SUPPLIED ENTRIES
#####
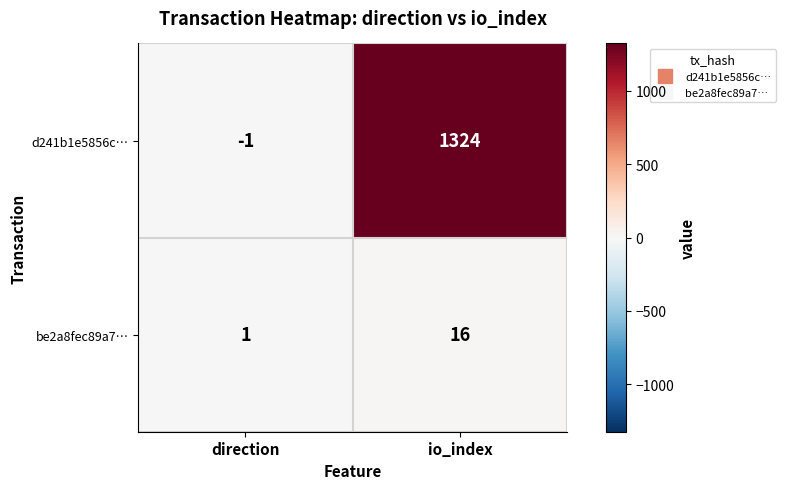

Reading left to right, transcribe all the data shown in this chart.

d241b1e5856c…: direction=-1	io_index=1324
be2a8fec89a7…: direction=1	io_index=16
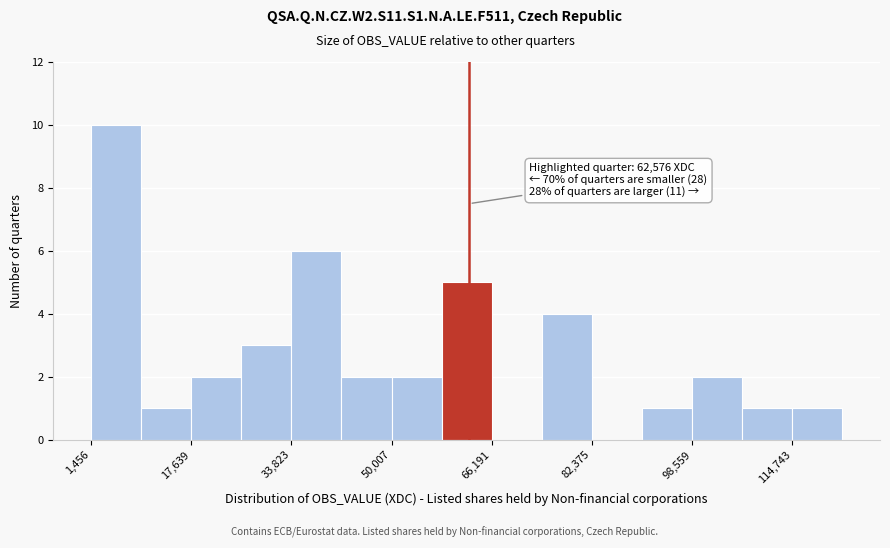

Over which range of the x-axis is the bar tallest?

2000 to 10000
#####
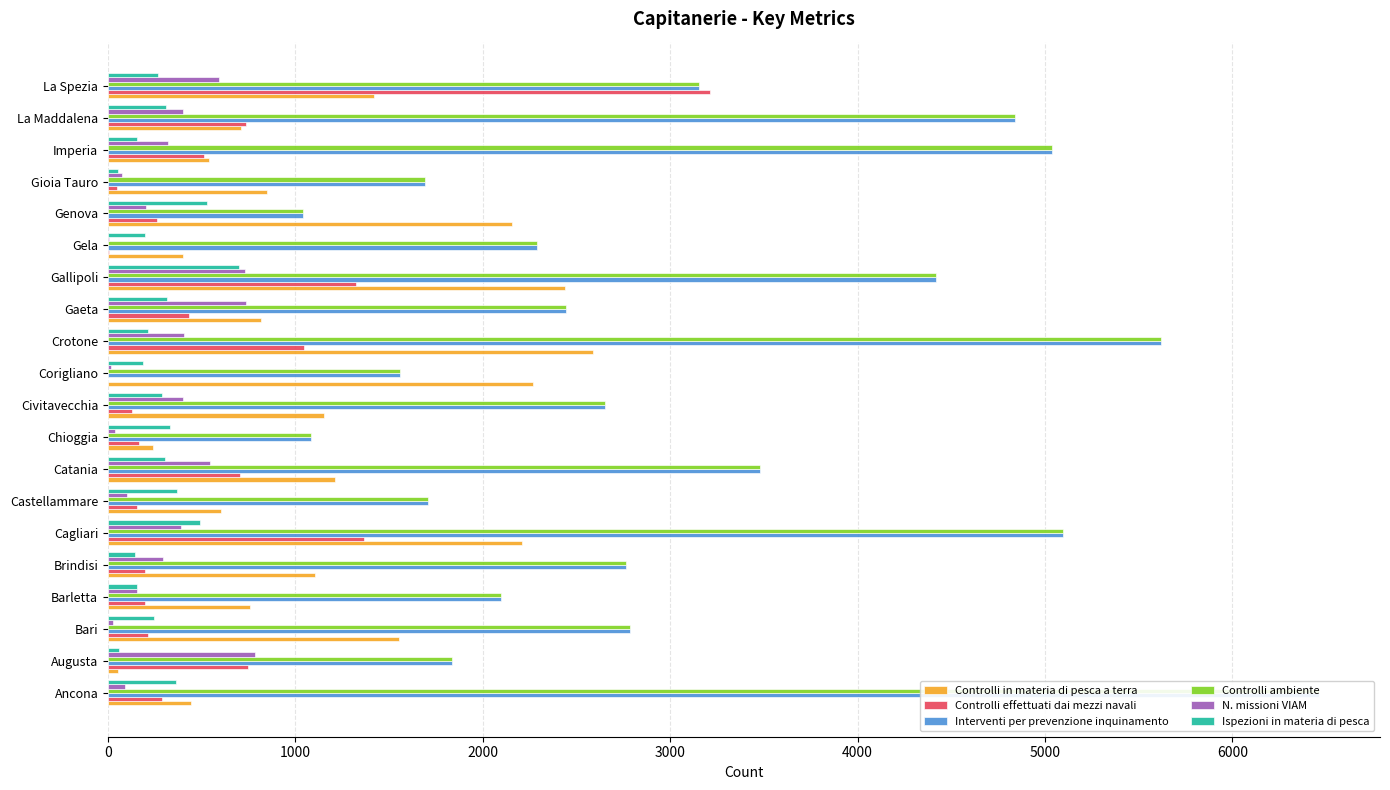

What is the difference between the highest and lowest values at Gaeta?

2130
#####
WORK TO COMPLETE
Copy the material above word for word, starting at the line that contains "d241b1e5856c…: direc" and ending at the line that contains "Over which range", both included. Omit the pictures from your answer.

EXERCISE ANSWER
d241b1e5856c…: direction=-1	io_index=1324
be2a8fec89a7…: direction=1	io_index=16

Over which range of the x-axis is the bar tallest?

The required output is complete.